» **Excerpt provided**
= = = = = = =

# Moscow Olympics



## kes (Jan 10, 2011)

Have been looking on the bay at the wide variety of watches purporting to be made for the Moscow Olympics. There is a huge range made by zim, poljot, raketa, vostok etc. There are some quite unusual and interesting designs.

This was pretty much the last olympics before really tight sponsorship deals were done so I can understand/believe that the production of souvenirs may have been pretty unregulated and that there might have been lots of different watches sold.  However, the sheer volume for sale and the total lack of information about them anywhere on the web makes me slightly suspicious.

Has anyone bought any ? Does anyone know any of the history of them ?

any info gratefully received

kes


----------



## martinzx (Aug 29, 2010)

= = = = = = =

» **Supplied records**
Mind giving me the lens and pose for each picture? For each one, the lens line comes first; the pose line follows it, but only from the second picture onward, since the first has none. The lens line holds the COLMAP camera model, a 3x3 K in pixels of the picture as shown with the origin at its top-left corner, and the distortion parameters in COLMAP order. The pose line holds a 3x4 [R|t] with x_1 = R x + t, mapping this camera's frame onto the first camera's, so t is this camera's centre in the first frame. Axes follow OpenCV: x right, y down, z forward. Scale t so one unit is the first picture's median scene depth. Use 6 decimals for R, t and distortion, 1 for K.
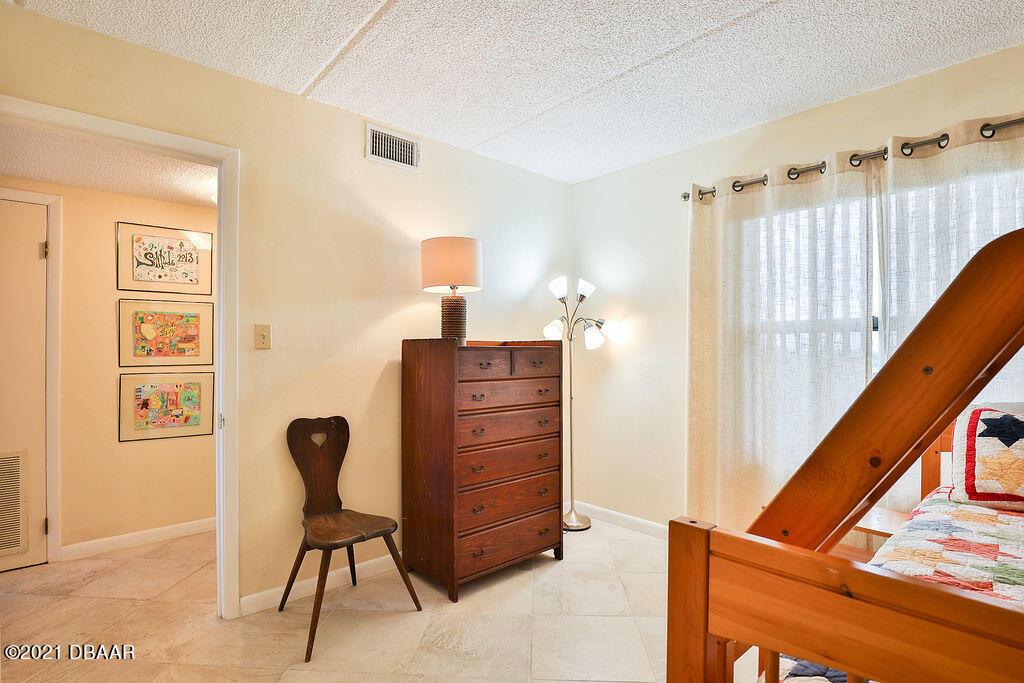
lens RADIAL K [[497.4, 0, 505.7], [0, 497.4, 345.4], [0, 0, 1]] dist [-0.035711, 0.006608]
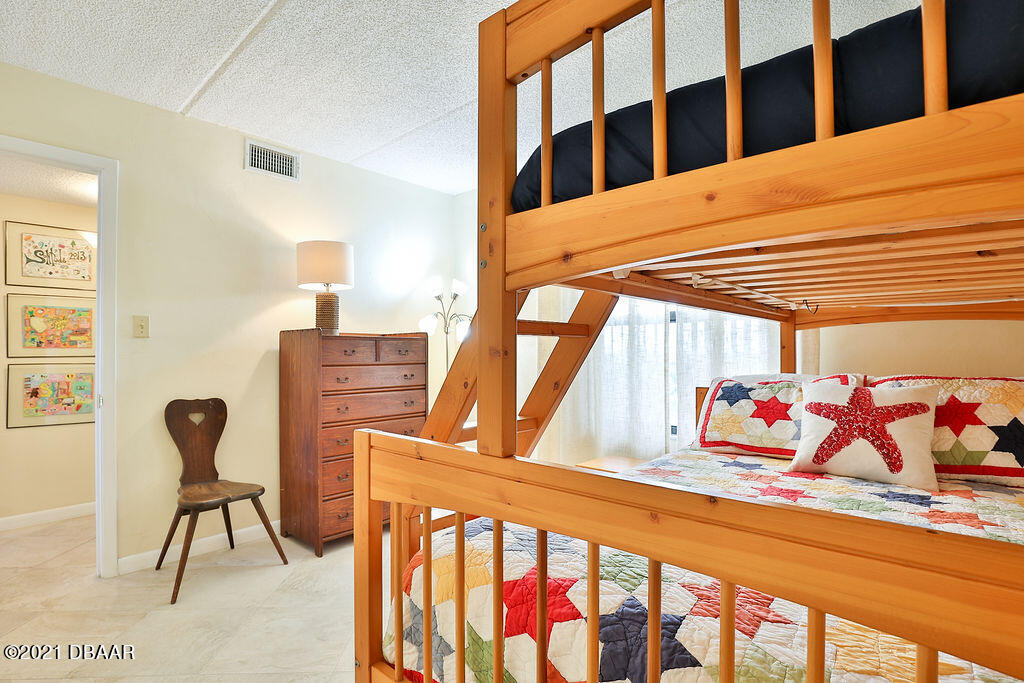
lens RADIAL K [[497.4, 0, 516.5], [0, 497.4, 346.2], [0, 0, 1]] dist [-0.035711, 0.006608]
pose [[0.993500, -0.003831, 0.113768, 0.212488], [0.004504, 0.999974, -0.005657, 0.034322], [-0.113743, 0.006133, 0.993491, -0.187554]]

= = = = = = =

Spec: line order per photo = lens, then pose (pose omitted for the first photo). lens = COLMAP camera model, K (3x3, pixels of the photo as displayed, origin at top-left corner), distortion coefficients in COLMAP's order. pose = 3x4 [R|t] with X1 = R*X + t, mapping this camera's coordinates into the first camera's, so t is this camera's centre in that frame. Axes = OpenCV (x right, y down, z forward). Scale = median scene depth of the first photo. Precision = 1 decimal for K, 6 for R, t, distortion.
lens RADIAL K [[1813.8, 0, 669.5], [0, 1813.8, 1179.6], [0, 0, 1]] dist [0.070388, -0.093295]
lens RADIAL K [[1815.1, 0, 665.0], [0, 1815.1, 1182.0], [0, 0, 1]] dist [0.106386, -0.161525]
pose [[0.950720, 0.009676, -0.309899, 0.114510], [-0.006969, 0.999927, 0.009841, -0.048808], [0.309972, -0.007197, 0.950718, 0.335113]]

= = = = = = =

» **Your tasks**
(1) Answer these questions about the forum thread about Moscow Olympics watches:
(a) Which watch makers does the poster list by name?
(b) Before what does the poster say this was pretty much the last Olympics?
(c) What two things make the poster slightly suspicious?
(2) Reproduce the stretch of the forum thread about Moscow Olympics watches from "Have been looking" through "and interesting designs." without any alteration.
(3) Write what comes next in the forum thread about Moscow Olympics watches, beginning immediately after its final line.
The records have no connection to the forum thread about Moscow Olympics watches.

» **Per-task answers**
(1)
(a) Zim, Poljot, Raketa and Vostok.
(b) Before really tight sponsorship deals were done.
(c) The sheer volume of watches for sale and the total lack of information about them anywhere on the web.

(2)
Have been looking on the bay at the wide variety of watches purporting to be made for the Moscow Olympics. There is a huge range made by zim, poljot, raketa, vostok etc. There are some quite unusual and interesting designs.

(3)
Not much to say really most will be ok, as you state it was the Moscow Olympics of 1980 check out Mark Gordon a site.the hardest thing is finding is good condition.

Good luck Martin

Type Olympics in search

http://www.ussrtime.com/start.html


----------



## kes (Jan 10, 2011)

thats a great resource - thanks for pointing it out. funds permitting might go for a few


----------



## Dazzer (Dec 7, 2011)

Make sure you come back and post pics of what you get Kes.


----------



## kes (Jan 10, 2011)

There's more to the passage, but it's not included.